Both technologies possess inherent advantages, so the question arises about what unique performance characteristics arise from each choice. CCDs can have a 100% fill factor that captures all incoming light, whereas part of the CMOS sensor is occupied by transistors and metal wiring associated with each pixel. Historically, CCDs provided higher-quality images with low noise at affordable prices. Recent design advancements and processing techniques now advance CMOS sensor performance so it is a viable choice for some applications. Note that CCDs still maintain an advantage for binning in terms of signal-to-noise. However, CMOS chips can scale the number of read-out ports and achieve very high frame rates.
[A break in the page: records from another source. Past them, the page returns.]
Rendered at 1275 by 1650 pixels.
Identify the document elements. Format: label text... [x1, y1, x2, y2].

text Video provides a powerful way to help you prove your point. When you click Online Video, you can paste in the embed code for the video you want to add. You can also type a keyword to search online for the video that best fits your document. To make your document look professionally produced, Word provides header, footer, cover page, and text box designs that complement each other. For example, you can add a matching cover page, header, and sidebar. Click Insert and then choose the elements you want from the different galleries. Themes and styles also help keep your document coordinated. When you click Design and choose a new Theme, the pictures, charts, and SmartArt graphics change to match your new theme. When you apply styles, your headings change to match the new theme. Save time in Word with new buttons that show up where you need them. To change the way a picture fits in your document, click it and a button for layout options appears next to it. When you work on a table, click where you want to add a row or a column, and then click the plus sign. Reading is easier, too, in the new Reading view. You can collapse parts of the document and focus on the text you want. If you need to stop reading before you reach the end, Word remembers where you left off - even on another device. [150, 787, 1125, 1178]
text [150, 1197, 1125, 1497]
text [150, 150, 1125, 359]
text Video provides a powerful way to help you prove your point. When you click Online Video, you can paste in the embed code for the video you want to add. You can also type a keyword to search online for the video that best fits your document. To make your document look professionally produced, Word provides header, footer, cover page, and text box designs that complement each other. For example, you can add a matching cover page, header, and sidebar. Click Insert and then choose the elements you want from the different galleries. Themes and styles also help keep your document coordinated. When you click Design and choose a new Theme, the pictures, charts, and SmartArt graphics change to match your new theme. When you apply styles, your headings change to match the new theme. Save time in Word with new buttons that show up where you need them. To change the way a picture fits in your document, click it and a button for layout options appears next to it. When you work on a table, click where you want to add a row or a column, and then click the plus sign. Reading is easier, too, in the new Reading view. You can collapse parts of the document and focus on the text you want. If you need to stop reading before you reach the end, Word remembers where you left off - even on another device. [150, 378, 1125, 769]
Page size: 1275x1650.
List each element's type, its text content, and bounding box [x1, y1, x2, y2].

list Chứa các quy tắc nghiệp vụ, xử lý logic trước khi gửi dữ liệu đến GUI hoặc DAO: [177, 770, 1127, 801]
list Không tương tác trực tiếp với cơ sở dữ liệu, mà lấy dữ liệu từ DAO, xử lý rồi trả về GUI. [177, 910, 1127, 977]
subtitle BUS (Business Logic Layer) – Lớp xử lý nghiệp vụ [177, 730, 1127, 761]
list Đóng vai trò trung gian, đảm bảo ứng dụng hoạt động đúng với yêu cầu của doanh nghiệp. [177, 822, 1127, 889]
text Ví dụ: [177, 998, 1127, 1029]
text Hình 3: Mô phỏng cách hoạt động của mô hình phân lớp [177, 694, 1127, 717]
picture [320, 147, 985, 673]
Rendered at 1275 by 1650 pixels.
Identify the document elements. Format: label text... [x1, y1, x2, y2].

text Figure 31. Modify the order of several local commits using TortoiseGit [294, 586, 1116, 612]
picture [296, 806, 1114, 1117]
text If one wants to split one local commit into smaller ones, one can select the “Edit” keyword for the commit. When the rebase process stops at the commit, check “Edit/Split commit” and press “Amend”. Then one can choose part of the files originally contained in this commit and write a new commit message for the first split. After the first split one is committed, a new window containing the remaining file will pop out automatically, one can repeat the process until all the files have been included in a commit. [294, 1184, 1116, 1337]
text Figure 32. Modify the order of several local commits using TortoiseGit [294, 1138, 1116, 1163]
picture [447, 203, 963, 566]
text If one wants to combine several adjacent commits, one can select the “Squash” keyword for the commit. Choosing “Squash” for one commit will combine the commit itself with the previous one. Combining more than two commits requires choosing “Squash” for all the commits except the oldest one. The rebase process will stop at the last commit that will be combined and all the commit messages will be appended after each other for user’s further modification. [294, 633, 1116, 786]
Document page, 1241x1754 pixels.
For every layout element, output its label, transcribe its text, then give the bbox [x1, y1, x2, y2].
Image courtesy of http://meroli.web.cern.ch/meroli/lecture_cmos_vs_ccd_pixel_sensor.html

Step 4) Transfer signal and read-out image

When a charge converts to voltage, you typically generate noise

CCD: Transfer data out of a serial register
CMOS: Converts to voltage per pixel

It is very important to optimize read-out noise (higher voltages) and speed (multi-port and fast read times) for CCDs.

Optimize controller for low read-noise; leverage multi-port read-outs for faster speed
Interline CCDs with binning have the fastest readouts (fps) – up to 30 fps due to 100% duty cycle

CMOS is typically seen as a fast sensor because it can run in rolling shutter mode rather than the slow global shutter mode.